How to win the campaign against VSU

June 1, 1994
Issue 

Comment by Rachel Evans
and Alex Bainbridge

Voluntary student unionism (VSU) is the most serious issue affecting the student movement since the introduction of up-front fees and HECS. What is at stake is the right of students to form representative organisations and to campaign effectively for student rights.

The legislation introduced by the Kennett government outlaws universal membership of student organisations and specifically limits what students' money, in the form of a compulsory amenities and services fee, can be used for. This legislation prohibits students from being able to control the spending of their own money.

Amendments announced on May 24 do not change the central thrust of the legislation, which is to prevent student unions from representing all students and to limit their ability to campaign. The Liberals want VSU so they can carry out their attacks on students, including up-front fees, with minimal student opposition.

VSU follows a long history of attacks by the federal Labor government since 1986 including the administration charge, HECS, fees for overseas and postgraduate students and cuts in Austudy. The ALP shares the economic "rationalist" agenda of the Liberal Party.

While the Labor Party has spoken against Kennett's legislation, in practice the type of unions they support are ones that won't fight against their own attacks on education.

Since VSU is connected to the economic rationalist program of the major parties, the campaign against VSU needs to remain independent of them, and we need to connect the campaign to the defence of student rights. We need to demonstrate in practice that our student unions are active, campaigning and democratic if we are to win.

The role of NUS

Students may be wondering what "their" National Union of Students (NUS) has been doing since the threat of VSU appeared. It certainly hasn't run a concerted and uncompromising campaign in defence of student unionism!

In fact, NUS' public statements have attempted to play down student unions' role as organisations that can defend students' rights. The Victorian state president of NUS, Liberty Sanger, declared on April 27: "A lot of people think back to the 1960s and 1970s when they think of student unions — long hair, free love and pot. Times have changed drastically, and nowhere more so than Victorian education campuses ... We are trying to be as professional as possible."

According to Sanger, student unions can only be "justified by the services and facilities students enjoy on campus". What about defending student rights?
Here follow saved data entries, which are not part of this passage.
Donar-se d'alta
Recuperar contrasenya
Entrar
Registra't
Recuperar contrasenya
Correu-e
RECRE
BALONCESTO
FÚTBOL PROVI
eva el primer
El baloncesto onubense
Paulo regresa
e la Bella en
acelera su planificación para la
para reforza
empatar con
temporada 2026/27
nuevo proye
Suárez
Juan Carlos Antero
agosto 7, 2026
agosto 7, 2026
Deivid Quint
While the activist-based Student Unionism Network (SUN) has been organising protests, actions and an information campaign, the ALP-dominated NUS has not seriously thrown its weight and resources into the campaign. NUS has continually hesitated on whether to work with SUN and whether even to endorse the rallies. NUS has been a constant frustration for the activists in SUN, and has not run any significant campaign despite costing student unions tens, if not hundreds, of thousands of dollars in affiliation fees.
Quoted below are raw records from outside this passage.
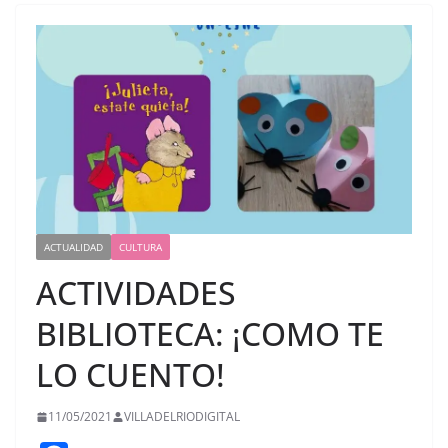
ACTUALIDAD
CULTURA
ACTIVIDADES
BIBLIOTECA: ¡COMO TE
LO CUENTO!
11/05/2021
VILLADELRIODIGITAL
The strategy of NUS has been to focus on lobbying and court challenges, something they are currently considering. In the anti-HECS campaign, NUS counterposed a High Court challenge to an ongoing mobilisation of a grassroots campaign. The High Court challenge never amounted to anything.

Independent student movement

The only way to defeat VSU is through an ongoing and independent student movement, organised by and mobilising students themselves. We cannot afford to let the campaign be held hostage to the political interests of keeping Labor in office.

We should welcome all support, from all sectors, as long as that support is based clearly on the defence of student unionism in order to defend student rights, not as a service or political bureaucracy tied to government.

Broad and militant protests by tens of thousands of students stopped the introduction of full up-front fees in the '80s. A dynamic grassroots student movement — actively seeking alliances with other sectors under attack by the Kennett government — is the only force capable of stopping VSU now. [Rachel Evans and Alex Bainbridge are Resistance activists from La Trobe and Melbourne universities. This paper is presented for consideration by other activists in preparation for the Campus Activist Forum in Sydney on July 16 at the University of Technology, Sydney.]